** Opening Extracted data block **
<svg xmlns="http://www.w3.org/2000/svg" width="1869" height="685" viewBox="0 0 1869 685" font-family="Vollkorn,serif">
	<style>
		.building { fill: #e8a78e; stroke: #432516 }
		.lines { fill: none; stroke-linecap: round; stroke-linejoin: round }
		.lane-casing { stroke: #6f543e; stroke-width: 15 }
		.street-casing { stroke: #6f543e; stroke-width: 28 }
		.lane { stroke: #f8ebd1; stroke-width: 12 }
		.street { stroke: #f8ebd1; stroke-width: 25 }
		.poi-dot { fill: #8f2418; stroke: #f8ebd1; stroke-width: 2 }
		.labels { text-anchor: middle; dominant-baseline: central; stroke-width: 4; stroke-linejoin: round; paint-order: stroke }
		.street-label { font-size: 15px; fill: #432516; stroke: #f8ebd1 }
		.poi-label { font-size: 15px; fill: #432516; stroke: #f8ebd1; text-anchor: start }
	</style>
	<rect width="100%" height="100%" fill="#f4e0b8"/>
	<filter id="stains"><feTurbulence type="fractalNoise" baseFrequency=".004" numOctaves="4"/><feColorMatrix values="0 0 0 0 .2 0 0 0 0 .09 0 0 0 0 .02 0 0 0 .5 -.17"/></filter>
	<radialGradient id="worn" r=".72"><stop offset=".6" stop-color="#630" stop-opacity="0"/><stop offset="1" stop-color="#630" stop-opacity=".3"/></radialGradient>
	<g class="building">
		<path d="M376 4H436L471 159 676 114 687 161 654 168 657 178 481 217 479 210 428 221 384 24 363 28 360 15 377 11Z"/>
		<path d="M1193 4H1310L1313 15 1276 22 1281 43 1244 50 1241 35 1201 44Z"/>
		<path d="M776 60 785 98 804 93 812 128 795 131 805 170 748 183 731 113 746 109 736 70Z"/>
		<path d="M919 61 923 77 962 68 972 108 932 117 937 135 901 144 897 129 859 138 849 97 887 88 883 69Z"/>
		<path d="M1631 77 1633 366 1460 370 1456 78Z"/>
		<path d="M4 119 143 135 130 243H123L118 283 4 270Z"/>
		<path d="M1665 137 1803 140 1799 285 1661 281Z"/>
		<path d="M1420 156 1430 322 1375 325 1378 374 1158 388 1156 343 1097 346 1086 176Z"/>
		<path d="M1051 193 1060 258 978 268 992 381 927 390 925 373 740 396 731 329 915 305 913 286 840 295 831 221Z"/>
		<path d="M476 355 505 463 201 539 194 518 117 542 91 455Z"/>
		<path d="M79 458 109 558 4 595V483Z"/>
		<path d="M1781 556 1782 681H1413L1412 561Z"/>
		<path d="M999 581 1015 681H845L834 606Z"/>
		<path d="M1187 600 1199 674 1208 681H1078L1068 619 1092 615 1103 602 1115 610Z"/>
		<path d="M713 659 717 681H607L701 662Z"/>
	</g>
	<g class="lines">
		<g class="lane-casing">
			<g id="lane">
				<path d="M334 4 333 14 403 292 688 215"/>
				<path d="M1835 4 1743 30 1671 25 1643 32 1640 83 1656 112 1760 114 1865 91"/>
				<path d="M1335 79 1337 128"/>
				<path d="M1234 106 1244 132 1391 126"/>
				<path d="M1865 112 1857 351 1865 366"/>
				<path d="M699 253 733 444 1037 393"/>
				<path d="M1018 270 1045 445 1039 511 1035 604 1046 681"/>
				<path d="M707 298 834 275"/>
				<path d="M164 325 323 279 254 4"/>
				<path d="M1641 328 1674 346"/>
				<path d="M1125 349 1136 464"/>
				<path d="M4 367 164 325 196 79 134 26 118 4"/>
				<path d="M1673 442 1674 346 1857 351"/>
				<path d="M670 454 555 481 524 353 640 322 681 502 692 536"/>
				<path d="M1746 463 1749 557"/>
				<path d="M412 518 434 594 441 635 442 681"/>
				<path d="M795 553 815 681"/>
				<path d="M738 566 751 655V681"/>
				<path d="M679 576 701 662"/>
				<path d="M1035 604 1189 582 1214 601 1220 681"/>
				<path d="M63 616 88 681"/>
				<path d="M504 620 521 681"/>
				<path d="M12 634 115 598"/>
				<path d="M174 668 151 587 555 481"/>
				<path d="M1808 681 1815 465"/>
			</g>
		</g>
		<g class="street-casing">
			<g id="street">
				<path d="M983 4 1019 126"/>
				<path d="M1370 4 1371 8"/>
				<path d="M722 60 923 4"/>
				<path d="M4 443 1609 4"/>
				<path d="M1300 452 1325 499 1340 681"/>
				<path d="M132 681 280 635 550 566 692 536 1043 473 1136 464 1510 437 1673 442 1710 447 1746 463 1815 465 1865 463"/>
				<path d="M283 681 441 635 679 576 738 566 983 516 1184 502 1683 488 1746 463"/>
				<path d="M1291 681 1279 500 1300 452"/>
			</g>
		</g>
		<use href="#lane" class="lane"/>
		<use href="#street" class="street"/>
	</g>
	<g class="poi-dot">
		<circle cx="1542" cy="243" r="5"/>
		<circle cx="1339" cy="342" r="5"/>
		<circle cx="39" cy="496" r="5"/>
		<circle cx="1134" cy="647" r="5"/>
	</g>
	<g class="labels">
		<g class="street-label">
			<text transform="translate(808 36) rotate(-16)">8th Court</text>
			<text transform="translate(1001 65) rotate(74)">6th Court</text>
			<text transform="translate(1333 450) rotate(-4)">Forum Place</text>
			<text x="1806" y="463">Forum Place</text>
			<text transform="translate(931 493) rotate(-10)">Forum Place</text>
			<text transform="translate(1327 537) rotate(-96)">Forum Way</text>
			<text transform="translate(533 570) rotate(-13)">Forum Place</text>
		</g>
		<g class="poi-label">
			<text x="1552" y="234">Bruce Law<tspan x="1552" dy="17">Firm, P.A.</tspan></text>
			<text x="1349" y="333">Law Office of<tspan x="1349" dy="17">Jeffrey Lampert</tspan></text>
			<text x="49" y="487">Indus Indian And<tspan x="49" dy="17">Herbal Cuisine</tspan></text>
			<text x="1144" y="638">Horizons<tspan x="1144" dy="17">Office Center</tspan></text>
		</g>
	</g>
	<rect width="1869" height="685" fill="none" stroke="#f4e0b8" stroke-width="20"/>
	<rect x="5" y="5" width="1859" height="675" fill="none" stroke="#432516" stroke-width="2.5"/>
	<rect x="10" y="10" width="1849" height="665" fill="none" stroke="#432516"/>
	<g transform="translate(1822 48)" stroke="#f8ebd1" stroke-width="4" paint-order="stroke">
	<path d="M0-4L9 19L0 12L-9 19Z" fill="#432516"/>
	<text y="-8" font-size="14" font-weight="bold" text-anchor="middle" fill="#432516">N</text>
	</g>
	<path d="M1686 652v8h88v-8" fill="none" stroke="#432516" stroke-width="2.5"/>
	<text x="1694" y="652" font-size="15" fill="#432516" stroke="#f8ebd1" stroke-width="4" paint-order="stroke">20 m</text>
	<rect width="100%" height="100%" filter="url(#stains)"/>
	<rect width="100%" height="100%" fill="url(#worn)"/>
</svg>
** Closing Extracted data block **
» Task prompt: Return exactly, and only, the lines above starting at the line that contains "#e8a78e; stroke: #432516" and ending at the line that contains "#8f2418; stroke: #f8ebd1;".

» Response for this exercise:
		.building { fill: #e8a78e; stroke: #432516 }
		.lines { fill: none; stroke-linecap: round; stroke-linejoin: round }
		.lane-casing { stroke: #6f543e; stroke-width: 15 }
		.street-casing { stroke: #6f543e; stroke-width: 28 }
		.lane { stroke: #f8ebd1; stroke-width: 12 }
		.street { stroke: #f8ebd1; stroke-width: 25 }
		.poi-dot { fill: #8f2418; stroke: #f8ebd1; stroke-width: 2 }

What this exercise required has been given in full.